Thursday, April 14, 2005


Billy Crystal described it as the Otherness. A heavy, overwhelming boulder that you carry around with you for the rest of your life.

It has been a long time since I thought of my father consciously in the forefront of my mind. He usually exists as an eternal presence in the background, a car alarm in a distant street, a conversation happening on the other side of the subway platform. Always there but not as prominent as the focus of my preoccupations.

The other night I attended a Broadway performance of Billy Crystal's 700 Sundays, a play which I actually enjoyed despite the fact that Shana and I were the youngest people in attendance (this turnout is intentional--Crystal's target market is his peers, ages 40-60). The one-man, two-and-a-half hour performance revolved around the limited time spent with his father who died during Crystal's junior year in high school. The impish comedian calculated that he had spent a total of 700 hundred Sunday with his dad (the only day of the week in which his father wasn't busy working), hence the show's title.

While the first half of the performance retold the history of Crystal's modest Jewish upbringing in Long Island, the second half moved me in a very unexpected way. I never imagined in a million years that Billy Crystal, star of "When Harry Met Sally" and "City Slickers" would be able to eloquently describe the loss of someone as influential and as enormously important as a father. His uncanny grasp of the day you experience the suddenness brought me to the time when I received the news as well. I found myself in a dark theater re-experiencing the glass-shattering pains of the worst day of my life. All by the words of Billy Crystal, the same guy who starred in Analyze both This and That.

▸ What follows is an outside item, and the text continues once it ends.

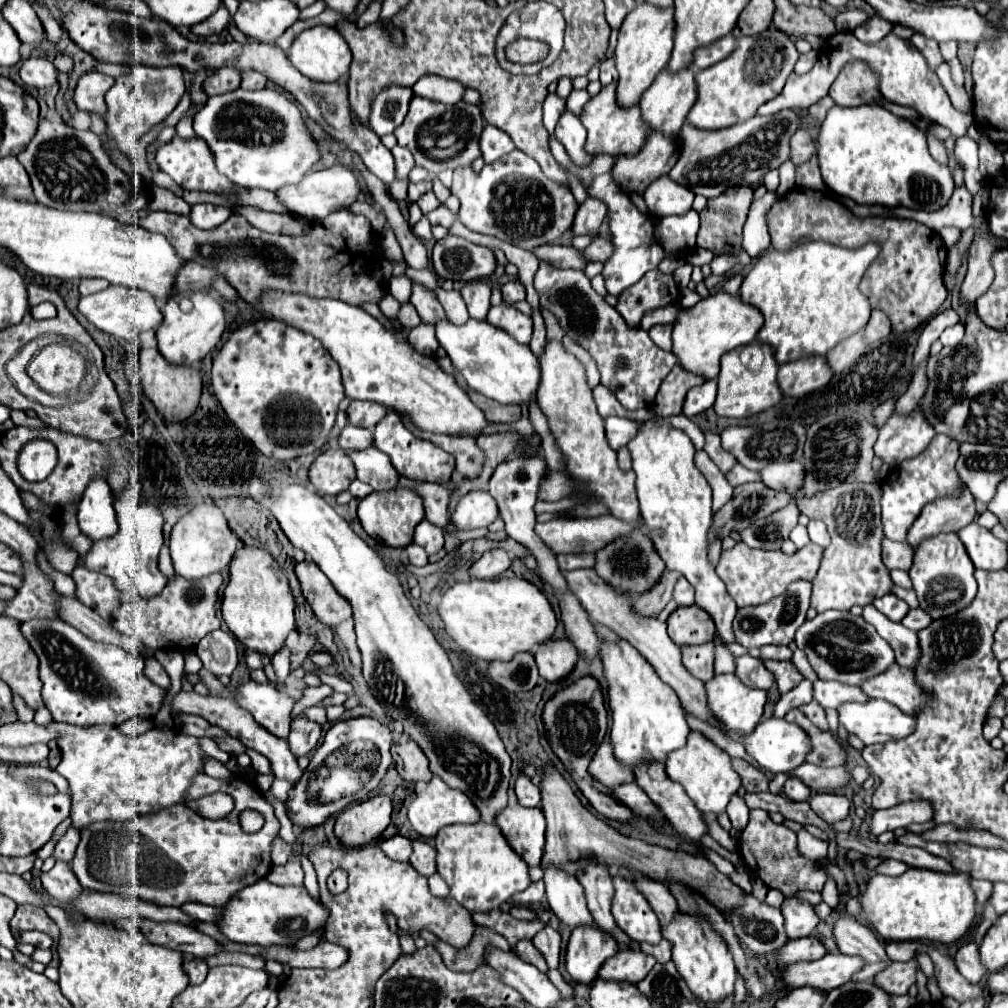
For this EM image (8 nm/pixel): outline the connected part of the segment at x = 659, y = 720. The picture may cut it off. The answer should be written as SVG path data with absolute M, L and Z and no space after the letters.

Crystal touched on one particular and unfortunate aspect of losing dad: the Otherness. An ominous sidekick of sorts, walking around with you wherever you went. A pungent and imposing odor that you eventually get used to because you've worn it for so long. Not having a father is this indescrbible loss that's never tangible but the weight that comes along with it is indeed like an imaginary boulder as Crystal describes. You push it around wherever you go but no one else sees it. I missed my father while he missed his. I conjured up the many images and expressions of my father just as he was doing before us.

In the darkness of the theater, surrounded by strangers, I found words for the thoughts I wasn't aware I had. All inspired by the man who was made famous by saying "you look mah-velous."